Die Ausgleichsleistungen je Hektar zuwendungsfähiger Grünlandfläche in Berggebie-ten und anderen benachteiligten Gebieten werden nach der Ertragsmesszahl (EMZ) der jeweiligen Gemarkung differenziert. Die bisherige Differenzierung nach der Landwirtschaftlichen Vergleichszahl (LVZ) ist nach EU-Vorgabe nicht mehr möglich. In der neuen Förderperiode wird auch in Berggebieten eine Differenzierung der Ausgleichsleistung eingeführt, da die abgegrenzten Berggebiete ebenso keine homogenen Gebiete sind, sondern eine unterschiedliche natürliche Benachteiligung aufweisen. Durch die Staffelung der Ausgleichsbeträge nach der EMZ wird auch dort die unterschiedliche Benachteiligung ausgeglichen und damit insgesamt gerechter. Es gilt die Faustformel: Je niedriger der EMZ-Wert, desto ungünstiger der Standort und desto höher auch die AZL. Die EMZ-Daten werden von der Finanzverwaltung gepflegt und für jede Gemarkung ermittelt. Die Höhe der Ausgleichszulage zeigen die beiden unten stehenden Tabellen. Die Berggebiete werden je nach Ertragsmesszahl mit 100 bis 150 Euro/Hektar gefördert, die sonstigen benachteiligten Gebiete mit 25 bis 120 Euro/Hektar. Die am stärksten benachteiligten Gebiete werden damit den besseren Berggebieten weitgehend gleichgestellt. Die räumliche Abgrenzung der Gebiete zeigt die Karte.

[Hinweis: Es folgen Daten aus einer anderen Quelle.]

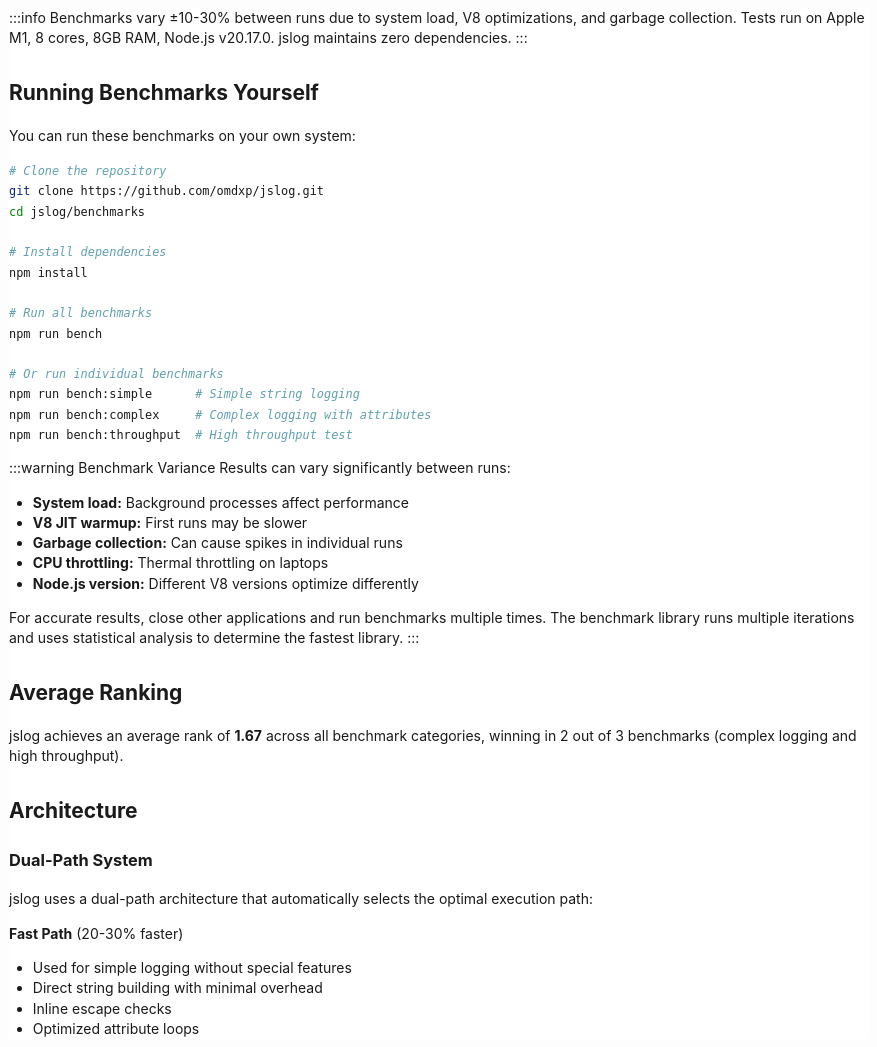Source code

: :::info
Benchmarks vary ±10-30% between runs due to system load, V8 optimizations, and garbage collection. Tests run on Apple M1, 8 cores, 8GB RAM, Node.js v20.17.0. jslog maintains zero dependencies.
:::

## Running Benchmarks Yourself

You can run these benchmarks on your own system:

```bash
# Clone the repository
git clone https://github.com/omdxp/jslog.git
cd jslog/benchmarks

# Install dependencies
npm install

# Run all benchmarks
npm run bench

# Or run individual benchmarks
npm run bench:simple      # Simple string logging
npm run bench:complex     # Complex logging with attributes
npm run bench:throughput  # High throughput test
```

:::warning Benchmark Variance
Results can vary significantly between runs:
- **System load:** Background processes affect performance
- **V8 JIT warmup:** First runs may be slower
- **Garbage collection:** Can cause spikes in individual runs
- **CPU throttling:** Thermal throttling on laptops
- **Node.js version:** Different V8 versions optimize differently

For accurate results, close other applications and run benchmarks multiple times. The benchmark library runs multiple iterations and uses statistical analysis to determine the fastest library.
:::

## Average Ranking

jslog achieves an average rank of **1.67** across all benchmark categories, winning in 2 out of 3 benchmarks (complex logging and high throughput).

## Architecture

### Dual-Path System

jslog uses a dual-path architecture that automatically selects the optimal execution path:

**Fast Path** (20-30% faster)
- Used for simple logging without special features
- Direct string building with minimal overhead
- Inline escape checks
- Optimized attribute loops
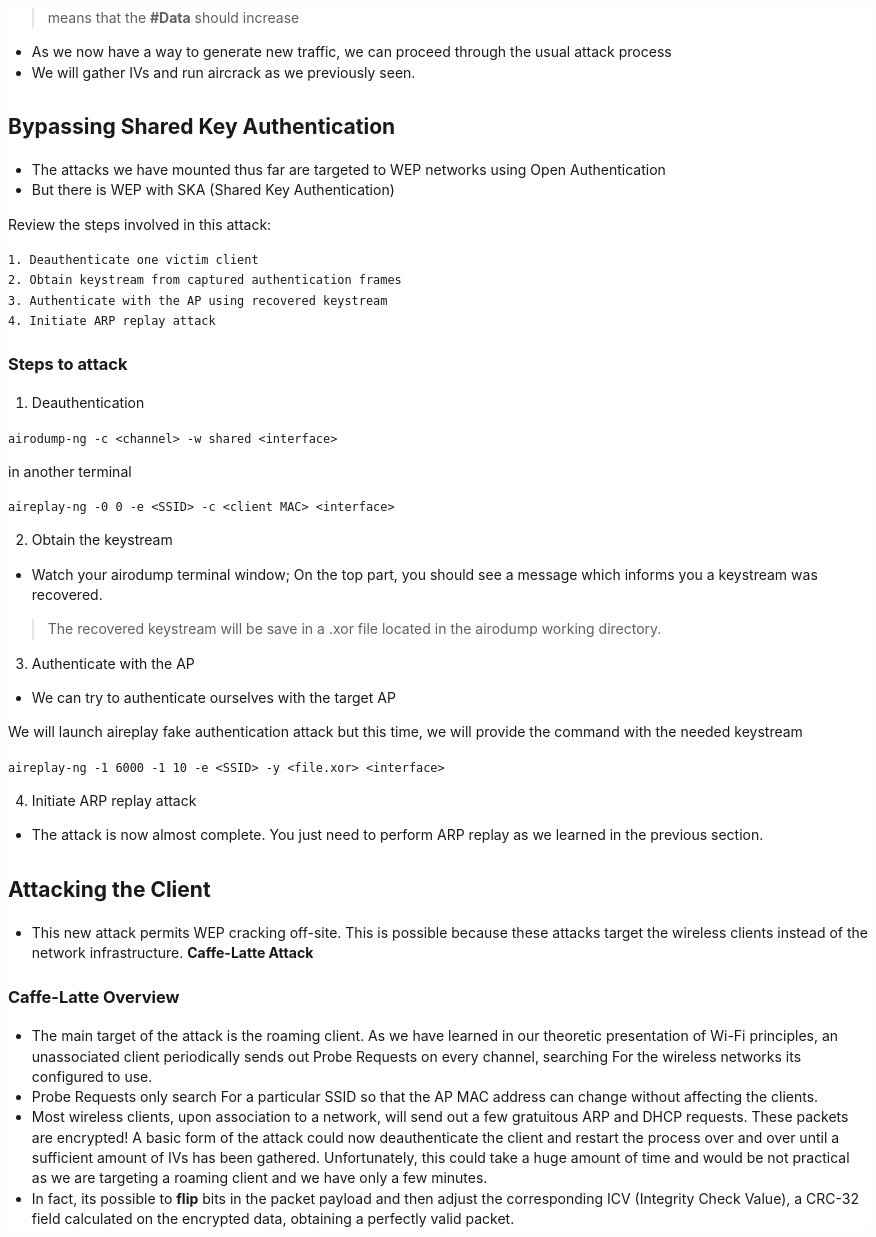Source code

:> means that the **#Data** should increase

- As we now have a way to generate new traffic, we can proceed through the usual attack process
- We will gather IVs and run aircrack as we previously seen.


## Bypassing Shared Key Authentication
- The attacks we have mounted thus far are targeted to WEP networks using Open Authentication
- But there is WEP with SKA (Shared Key Authentication)

Review the steps involved in this attack:
```
1. Deauthenticate one victim client
2. Obtain keystream from captured authentication frames
3. Authenticate with the AP using recovered keystream
4. Initiate ARP replay attack
```

### Steps to attack
1. Deauthentication
```
airodump-ng -c <channel> -w shared <interface>
```

in another terminal
```
aireplay-ng -0 0 -e <SSID> -c <client MAC> <interface>
```

2. Obtain the keystream
- Watch your airodump terminal window; On the top part, you should see a message which informs you a keystream was recovered.

> The recovered keystream will be save in a .xor file located in the airodump working directory.

3. Authenticate with the AP
- We can try to authenticate ourselves with the target AP

We will launch aireplay fake authentication attack but this time, we will provide the command with the needed keystream
```
aireplay-ng -1 6000 -1 10 -e <SSID> -y <file.xor> <interface>
```

4. Initiate ARP replay attack
- The attack is now almost complete. You just need to perform ARP replay as we learned in the previous section.


## Attacking the Client
- This new attack permits WEP cracking off-site. This is possible because these attacks target the wireless clients instead of the network infrastructure. **Caffe-Latte Attack**

### Caffe-Latte Overview
- The main target of the attack is the roaming client. As we have learned in our theoretic presentation of Wi-Fi principles, an unassociated client periodically sends out Probe Requests on every channel, searching For the wireless networks its configured to use.
- Probe Requests only search For a particular SSID so that the AP MAC address can change without affecting the clients.
- Most wireless clients, upon association to a network, will send out a few gratuitous ARP and DHCP requests. These packets are encrypted! A basic form of the attack could now deauthenticate the client and restart the process over and over until a sufficient amount of IVs has been gathered. Unfortunately, this could take a huge amount of time and would be not practical as we are targeting a roaming client and we have only a few minutes.
- In fact, its possible to **flip** bits in the packet payload and then adjust the corresponding ICV (Integrity Check Value), a CRC-32 field calculated on the encrypted data, obtaining a perfectly valid packet.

Die bisherige Förderung der sogenannten Handarbeitsstufe (Grünlandflächen mit über 50 Prozent Hangneigung) wird in der AZL  nicht mehr weitergeführt. Im Gegenzug wird im Förderprogramm für Agrarumwelt, Klimaschutz und Tierwohl (FAKT) eine entsprechende Hangneigungsförderung angeboten, die zukünftig nicht auf die Kulisse der benachteiligten Gebiete begrenzt ist.
Der bisherige Höchstbetrag von 12 000 Euro je Unternehmen beziehungsweise bei Kooperationen bis zu 48 000 Euro wird aufgrund von EU-Vorgaben nicht mehr weitergeführt. Stattdessen ist die Förderung ab einer förderfähigen Grünlandfläche von 100 Hektar degressiv zu gestalten. Ab einer Grünlandfläche des Unternehmens von 500 Hektar wird für die darüber hinausgehenden Flächen keine AZL  mehr gewährt. Der bisherige Abzug von 14 % des berechneten Ausgleichs wird zukünftig entfallen. Der bisherige Mindestauszahlungsbetrag von 250 Euro je Antrag wird dagegen beibehalten.
Im neuen Programmplanungszeitraum ist ein Fördervolumen von 30 Millionen Euro pro Jahr vorgesehen. Die Landesregierung würdigt damit die hohe Bedeutung der AZL  in Baden-Württemberg – anders als einige andere Bundesländer, die die AZL  in der neuen Förderperiode einstellen. Die AZL ist  und bleibt ein zentrales Element der Landesagrarpolitik und ein wichtiges Instrument zur Erhaltung der Kulturlandschaft und der Landwirtschaft im ländlichen Raum.